No entanto, por mais que a liberdade deva ser a regra em toda sociedade, acreditamos que a absolutização da liberdade de expressão é um equívoco – ainda que muitas vezes motivado por preocupações justificáveis com um possível avanço do Estado sobre o cidadão por meio da censura. Há motivos muito razoáveis para que vários discursos moralmente reprováveis não possam ser tolerados também do ponto de vista legal. O caso mais evidente é o de ideias que neguem a dignidade intrínseca de outros seres humanos, desumanizando-os e, assim, justificando que todo tipo de abuso e barbaridade seja cometido contra certos grupos. É o caso, por exemplo, de todo e qualquer tipo de racismo – e o nazismo, recordemos, é um tipo particularmente abjeto de racismo, pois não apenas nega a dignidade humana de praticamente todos os que não se encaixam em um perfil étnico-racial bem específico, como ainda prevê seu extermínio. Discursos como estes podem e devem ser coibidos, assim como várias outras manifestações de preconceito e desumanização.

Mas, se é evidente que um discurso de ódio desumanizador como o nazista pode e deve ser coibido legalmente, o que dizer de outro tipo de discurso, o antidemocrático? O nazismo, afinal, não era apenas uma ideologia racista, mas também autocrática. Democracias deveriam aceitar que ideias antidemocráticas possam circular, amparadas pela liberdade de expressão?

Equivoca-se gravemente (mas não comete crime) quem pretenda que a lei confira cidadania a discursos como o nazismo sob o manto da tolerância ou da liberdade de expressão

Aqui, há uma diferença que precisa ser levada em conta. O discurso antidemocrático não é, em si, necessariamente desumanizador; ao contrário do discurso de ódio, ele pode, sim, ser tolerado nos moldes propostos por Popper e Rawls. Uma sociedade democrática pode aceitar que, em seu seio, ocorra a discussão que compare regimes autoritários (ou, por exemplo, uma monarquia absolutista) e democráticos (reais ou hipotéticos), exaltando virtudes e defeitos de um e de outro; ou mesmo a defesa de mudanças constitucionais (ou seja, sem rupturas institucionais) que instituam uma modalidade de governo mais autocrática. E, aqui, a recomendação de Popper se aplica muito bem: tolera-se o discurso antidemocrático, mas ele deve ser devidamente combatido na arena das ideias por aqueles que, como esta Gazeta, estão convictos da superioridade da democracia sobre qualquer forma de autoritarismo ou “governo forte”.

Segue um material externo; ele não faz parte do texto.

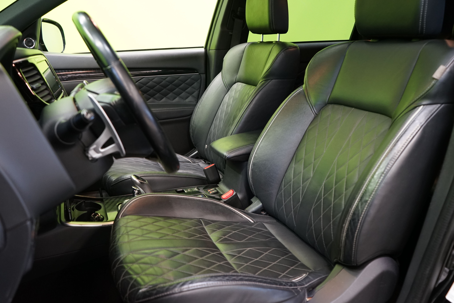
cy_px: 152
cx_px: 227
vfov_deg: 43.6
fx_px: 378
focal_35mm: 30
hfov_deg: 61.9
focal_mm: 30
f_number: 4.5
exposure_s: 1/20
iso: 1600
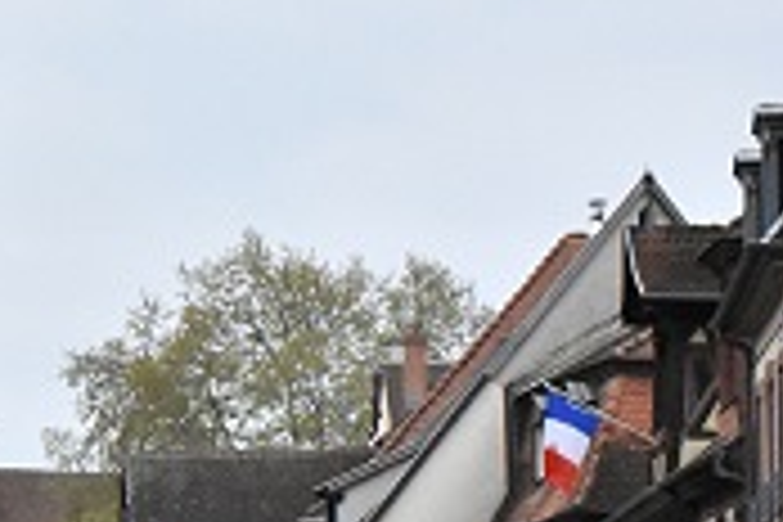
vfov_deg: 5.9
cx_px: -554
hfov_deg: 8.6
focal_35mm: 233
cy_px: 414
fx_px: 5061
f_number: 10
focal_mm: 45
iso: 5000
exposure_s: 1/8000
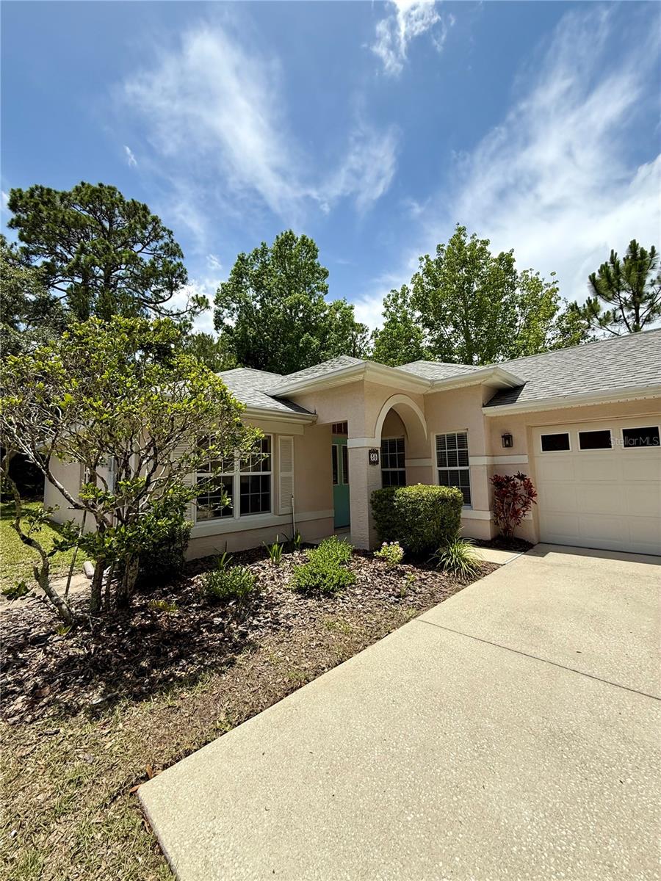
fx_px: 356
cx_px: 330
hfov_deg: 85.7
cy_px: 440
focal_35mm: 14
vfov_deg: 102.1
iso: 64
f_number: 2.2
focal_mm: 2.22
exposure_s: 1/1961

Há, no entanto, uma exceção importante a esta regra da tolerância ao discurso antidemocrático. A defesa pura e simples de golpes de Estado pode e deve ser coibida – e acerta a legislação brasileira quando criminaliza tanto o golpe em si quanto a sua apologia, algo que já estava presente na Lei de Segurança Nacional e foi incorporado à recente lei dos crimes contra o Estado Democrático de Direito.

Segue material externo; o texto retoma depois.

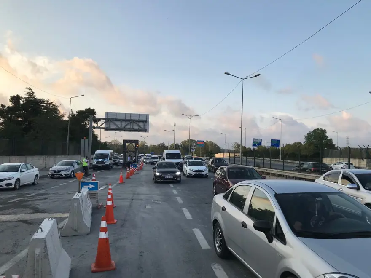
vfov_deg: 49.7
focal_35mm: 28
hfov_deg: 63.4
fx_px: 300
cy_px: 139
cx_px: 186
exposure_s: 1/879
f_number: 1.8
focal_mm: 3.99
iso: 20
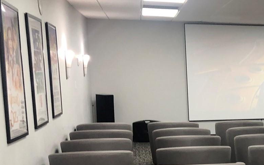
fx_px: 561
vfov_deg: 16.3
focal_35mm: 78
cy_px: 179
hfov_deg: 23.4
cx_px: 344
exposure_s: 1/24
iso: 40
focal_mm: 3.99
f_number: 1.8
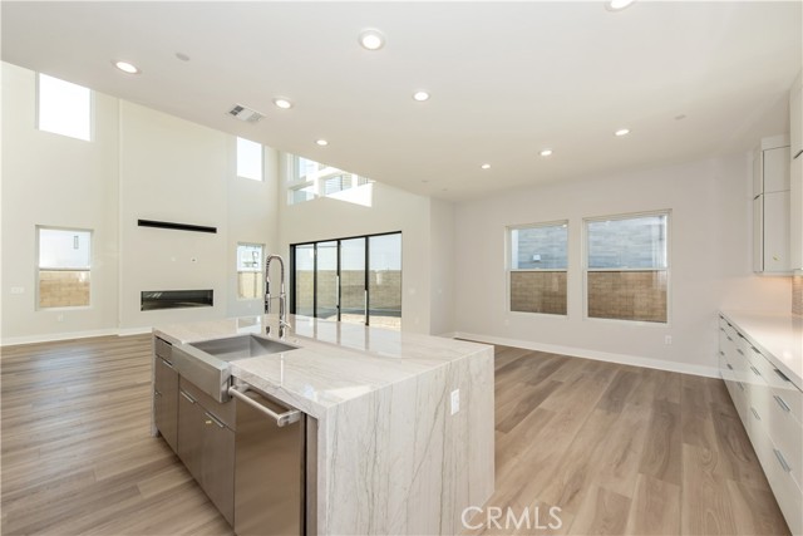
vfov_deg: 81.2
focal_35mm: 14
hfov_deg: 104.2
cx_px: 402
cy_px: 268
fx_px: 312
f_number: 5.6
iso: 200
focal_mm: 14
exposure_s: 1/125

Existem, portanto, níveis distintos de tolerância. Enquanto o discurso antidemocrático pode ser tolerado em uma sociedade democrática, desde que não degenere na apologia do golpe de Estado, discursos que desumanizam os demais podem e devem ser coibidos. Os participantes do podcast Flow não fizeram apologia ao nazismo – pelo contrário, o condenaram; o que eles fizeram foi defender que a lei confira cidadania a discursos como o nazismo sob o manto da tolerância ou da liberdade de expressão; repudiaram tais ideologias, limitando-se a defender o direito de outros a professá-las. Esta argumentação não é (nem pode ser) crime, mas é um equívoco teórico grave, pelos motivos que acabamos de expor. É extremamente saudável que as ideias nazistas sejam também combatidas no campo da argumentação racional, como pretende Popper, mas para isso nem chega a ser necessário que elas tenham livre curso em uma sociedade. A desumanização do ser humano promovida pelo nazismo e outras ideologias, ainda que não tivesse tido nenhuma consequência prática ao longo da história, já seria justificativa suficiente para que a liberdade de expressão, aqui, não possa prevalecer sobre outros direitos fundamentais do ser humano, como o reconhecimento de sua dignidade.